I Need You is the third compilation album from American recording artist LeAnn Rimes. The album was first released on January 30, 2001, through Curb Records to help satisfy Rimes' recording contract obligations during litigation with the label and her management. Rimes publicly disowned the album just days after its release, causing it to be discontinued. The album was then officially released by Rimes on March 26, 2002, with four additional tracks and a new recording: "Light the Fire Within". In 2008, the album was released as a package with Rimes' debut album, Blue (1996).

I Need You received mixed reviews by music critics, who praised its pop appeal but criticized the selection of the songs, noting that none of them made a significant impact on the listeners. In the United States, the album peaked at number one on the Billboard Top Country Albums chart, and reached number ten on the Billboard 200. Internationally, it peaked at number four on the Finnish Albums Chart, number ten on the Canadian Albums Chart, and number eleven on both the Austrian Albums Chart and the Irish Album Chart. The album was certified Gold by the Recording Industry Association of America (RIAA), among other organizations, and was certified platinum by both Music Canada and the IFPI Finland.

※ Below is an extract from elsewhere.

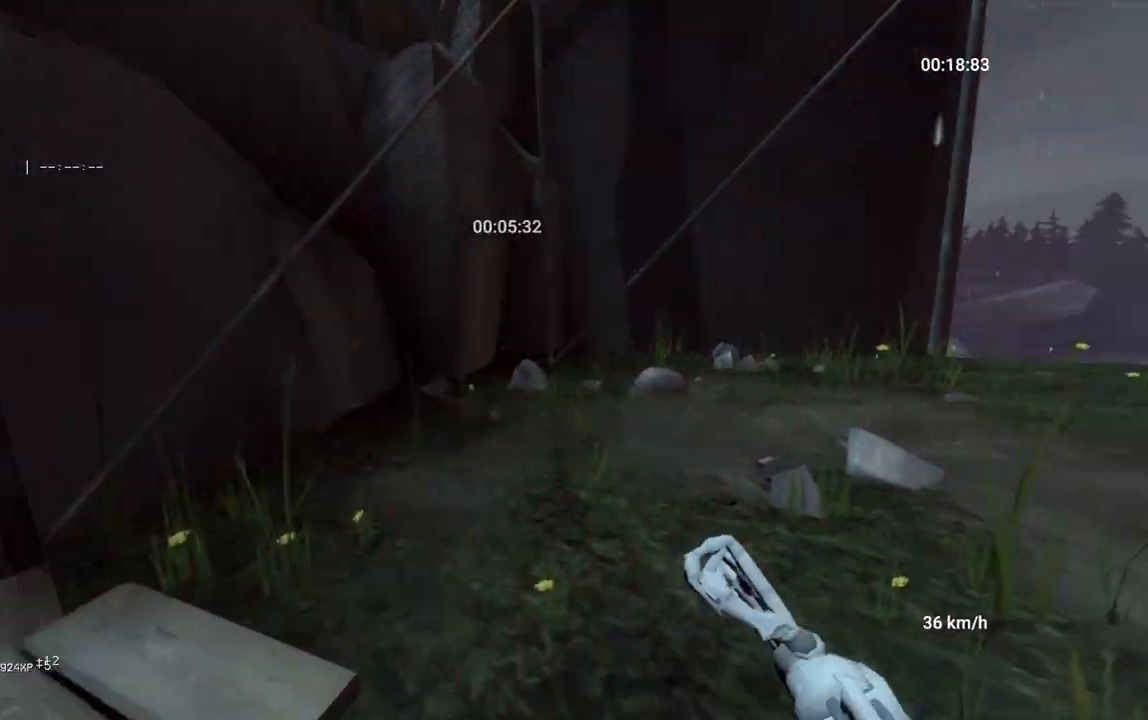
{"keys": ["d"], "mouse": [], "events": [[33, "space", "down"], [167, "mouse_right", "up"], [167, "space", "up"]]}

Background and development
The tracks on I Need You were taken from various studio tracks released between 1999 and 2001, as well as B-sides tracks to help satisfy Rimes' recording contract obligations during litigation with the label and her management. During the litigation with her label, Rimes asked "that Curb give Rimes the rights to all past recordings and videos, give up all publishing interests in her compositions and destroy all currently available recordings." The album was publicly disowned by Rimes four days after its 2001 release, with Rimes stating that: "[t]his album was made without my creative input, it consists largely of unfinished material and songs that didn't make other albums ... I want to make abundantly clear to you that this album is not a reflection of myself as an artist but is solely the conception of Curb Records, and for that I am truly and deeply sorry."

Songs
The duet with Elton John, called "Written in the Stars", was released as a single on February 23, 1999 from the Elton John and Tim Rice's Aida concept album. The album contains the alternate version featured on the single. "I Need You" was slated on the Jesus: Music From and Inspired by the Epic Mini Series soundtrack released on March 8, 2000. It was released as a single on July 18, 2000, for the soundtrack. "But I Do Love You" and "Can't Fight the Moonlight" were included on the soundtrack for Coyote Ugly on August 1, 2000. "Can't Fight the Moonlight" was released as a single for the soundtrack on August 22, 2000, and the B-side track, "But I Do Love You", was released as a single from the soundtrack internationally on February 11, 2002. and in the US two weeks later on February 26.

Release and promotion

The album was first released on January 30, 2001, by Curb Records. and featured an alternate country version of "But I Do Love You". "You Are" was released on the soundtrack for Angel Eyes after the album's release. "Soon" was also launched after the release of the album on the soundtrack for Driven. After Rimes disowned the 2001 release, it was discontinued, and she officially re-issued the album on March 26, 2002. It contained all ten original tracks from the 2001 release with an extended version of "You Are"; a bonus song, "Light the Fire Within", which Rimes performed at the 2002 Winter Olympics opening ceremony in Salt Lake City; and four bonus remixes. The 2002 release also contains the version of "But I Do Love You" featured on the Coyote Ugly soundtrack. On May 13, 2008, the 2002 release was packaged together with Rimes' debut album, Blue (1996).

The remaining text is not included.